Another problem with About Schmidt is that it’s primarily a dramatic piece (I think so anyway – the Golden Globes categorized it as a drama rather than a comedy), but it evokes laughs at every turn, and I’m rather uneasy about the source of those laughs. Basically, the film patronizes Midwesterners, reducing them to shallow nincompoops who live entirely through clichés and lack any philosophical perspective on their idiocy. To take one example out of many: in a bedroom decorated with Mulroney’s childhood mementos, the camera sticks on a shot of a certificate he earned for perfect attendance during some low-grade two-week college course. It gets a big laugh from the audience. But it tells us nothing new about the character, and it’s just an easy little dig at a culture that would recognize such limited accomplishment, and of a person who would accept it as a compliment. Fine, but as laughs go it’s like stealing candy from a baby, and where does it get you?

In slightly more considerate hands, About Schmidt might have drawn on Jean Renoir’s famous dictum (I apologize for once again using one of the most over-quoted lines in cinema): Every man has his reasons. Schmidt thinks Mulroney’s character is a fool who’s unworthy of his daughter, and he dreams of sabotaging the wedding, but in the end he keeps his mouth shut and plays along. “Look at these people!” he declares vis a vis Mulroney’s family, but there’s no substantive way in which he’s better than them (unless, of course, you see him as Jack Nicholson rather than as Warren Schmidt). Indeed, maybe that’s the main thing Schmidt should have been forced to realize. Either way, Renoir’s philosophy underlay Election far more than it does About Schmidt.
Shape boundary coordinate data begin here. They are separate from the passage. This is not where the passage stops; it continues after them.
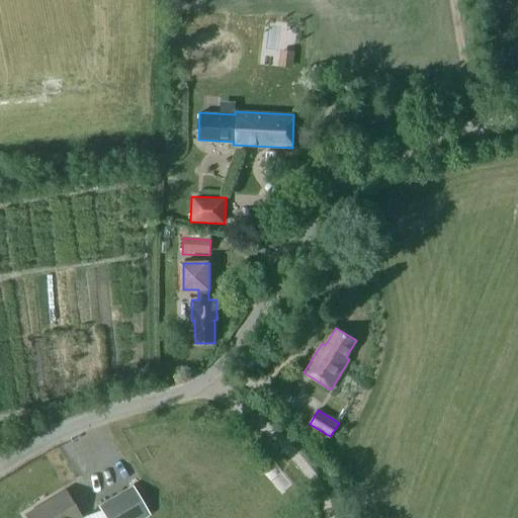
[(81,517),(79,517),(143,517),(150,514),(133,486),(98,507),(99,510),(81,517)]
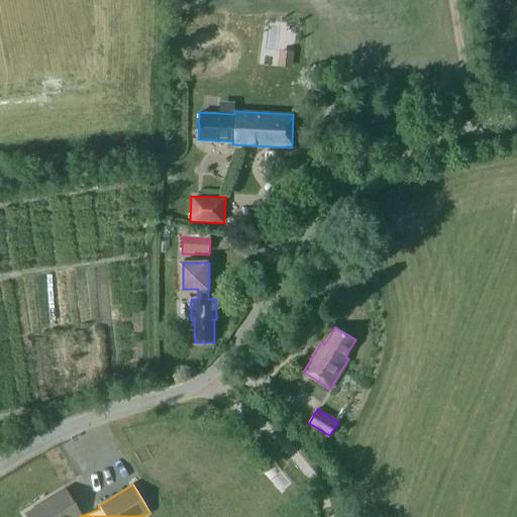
[(65,490),(24,514),(26,516),(79,516),(81,516),(65,490)]
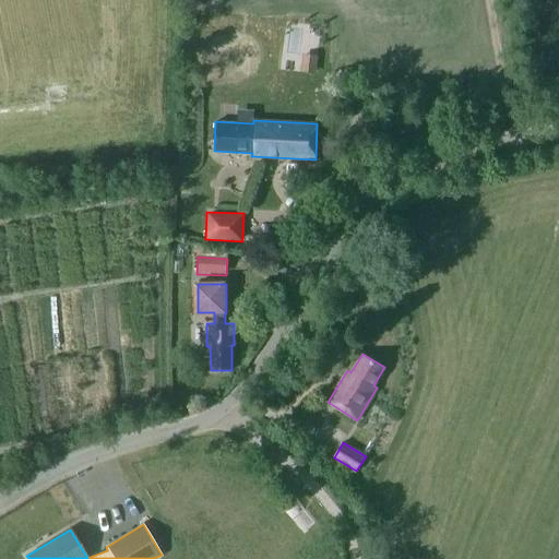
All buildings are outlined.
But the film has any number of compensations. It has terrific attention to detail, and you’ll seldom get such an authentic whiff of mid-price hotels and restaurants, of officers and trailer parks and living rooms. And reservations aside, it is often very funny. It sets its own pace, never breaking away from Schmidt himself, maintaining a kind of shocked geniality that may well sum up the mid-West.

Letter from Africa

And the film has a highly beguiling voice over, as Schmidt sets out his life in letters to a 6 year old African boy that he’s sponsoring for $22 a month. The device provides yet more incongruity, as Schmidt recounts mundane local details to a little boy who has no possible sense of the culture (always ending with a banal closing such as “Hope things are fine with you.”) We only ever see the boy in a photograph, yet in some weird way he’s the second most indelible presence in the movie (Kathy Bates’ much-praised turn as the mother of the groom was too familiar for my taste, and the rest of the cast isn’t really given enough to work with.) Schmidt’s connection with the kid actually is something that does set him aside – it’s his main claim to transcend his surroundings. Which is why when the movie makes this explicit in its final scene, it’s an intensely moving moment for Schmidt, and I think for most of the audience as well.
 


Nicholson’s career is so rich that he doesn’t need to add to it, and yet About Schmidt may win him a fourth Oscar. He may deserve it, and yet however strongly one assesses his acting, the fact remains that the film might have worked better with a less known actor in the role. But then it might also have been dumped straight to cable. Reading this article over, I feel I’ve understated the enjoyment I got out of the film. But after Election, we were entitled to expect something amazing. As much as Nicholson plays against type, in the end he does the film a big disfavor. He makes it just too easy to watch.